Forbidden love has been a reliable plot engine at least since the day when Paris looked at Helen across King Menelaus’s dining-room and started a ten-year war.  That much, at any rate, has stayed the same – but what counts as “forbidden” keeps shifting, and an observant writer needs to keep an eye on the trends.

It used to be that writers could add the plot-energy of forbidden love to their stories with a simple “Alas!  Your/My parents would refuse their permission for us to wed!”  That particular old reliable (and the related “Our countries/religions/ethnic groups frown upon our love!”) has fueled countless tragedies and probably an equal number of romantic adventures, but the passage of time has deprived it of a lot of its juice.  Impatient modern readers are likely to say to the characters, “For heaven’s sake, you’re both over twenty-one; just go ahead and marry him/her already!  Your parents will get over it.  And if they don’t, you can always leave town.”

A similar fate has overtaken “Alas!  If only one of us were not already married!”, along with all its lesser included tropes, such as the mad wife in the attic.  So long as divorce was both difficult to obtain and a source of scandal, the lovers’ predicament could generate everything from romantic angst (the classic Arthur-Lancelot-Guinevere love triangle, for example, and all its fictional cousins) to murder (The Postman Always Rings Twice.)  Once again, a modern reader is going to wonder why the characters are making such a fuss over something that can be settled with a couple of visits to a good lawyer.

These days, not even “Would that we could acknowledge our love – but alas! we are of the same gender!” can be counted on to provide one’s plot with a forbidden love.  And a damned good thing, too; an increase in social justice and general human happiness is worth losing the occasional plot device.

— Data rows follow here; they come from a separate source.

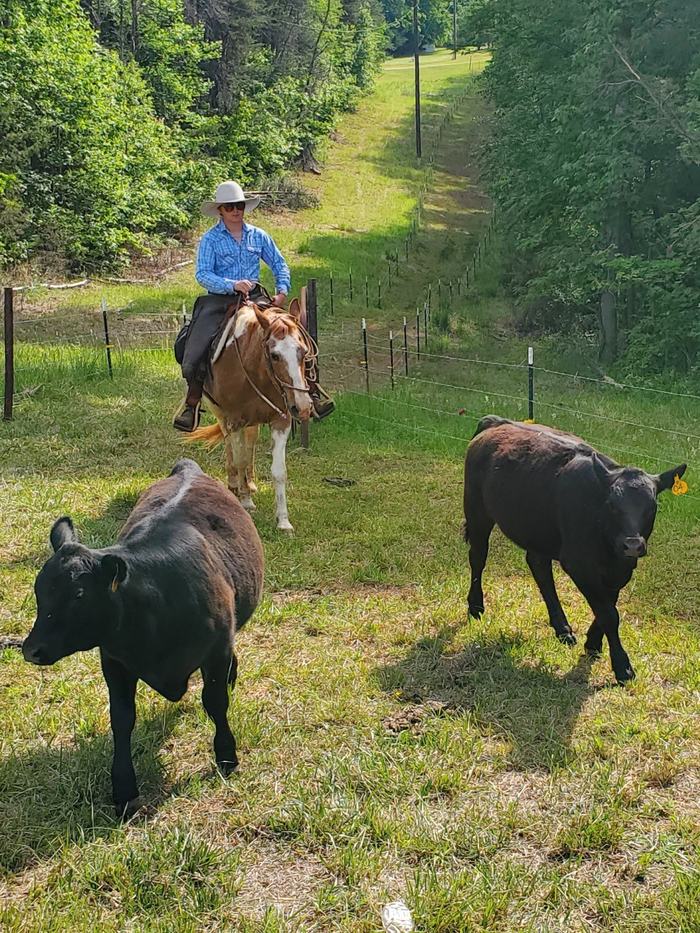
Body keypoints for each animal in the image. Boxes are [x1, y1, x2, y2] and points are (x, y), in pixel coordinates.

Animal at [22, 459, 264, 816]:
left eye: (79, 595)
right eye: (39, 591)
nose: (31, 649)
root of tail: (187, 467)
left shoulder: (216, 649)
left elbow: (215, 701)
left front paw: (226, 756)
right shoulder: (114, 660)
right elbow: (122, 719)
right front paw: (124, 789)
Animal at [189, 294, 316, 533]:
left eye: (303, 352)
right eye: (274, 355)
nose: (302, 406)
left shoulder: (281, 420)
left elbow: (278, 470)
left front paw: (283, 520)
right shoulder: (235, 420)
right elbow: (238, 459)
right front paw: (245, 500)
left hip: (253, 422)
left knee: (250, 444)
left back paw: (250, 482)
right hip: (221, 415)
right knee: (230, 446)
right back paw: (234, 484)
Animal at [463, 415, 686, 684]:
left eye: (652, 506)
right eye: (612, 504)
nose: (632, 544)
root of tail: (497, 422)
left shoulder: (620, 567)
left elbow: (608, 606)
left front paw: (593, 643)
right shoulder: (579, 564)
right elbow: (609, 614)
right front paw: (623, 667)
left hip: (538, 528)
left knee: (539, 566)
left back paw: (562, 628)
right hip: (477, 511)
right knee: (478, 557)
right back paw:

But social and cultural plot devices, like matter, are neither created nor destroyed; they just change form.  My own candidate for the next likely source of forbidden-love plot energy is the workplace:   “Alas!  Would that we could acknowledge our love, but if we did so, one of us would either have to quit or request a transfer!”

It’s not quite as juicy as some of the oldies, but throw in a “Both of us are mission-critical personnel!” or “The only current job openings in my specialty are in Kuala Lumpur!” and maybe we’re getting somewhere.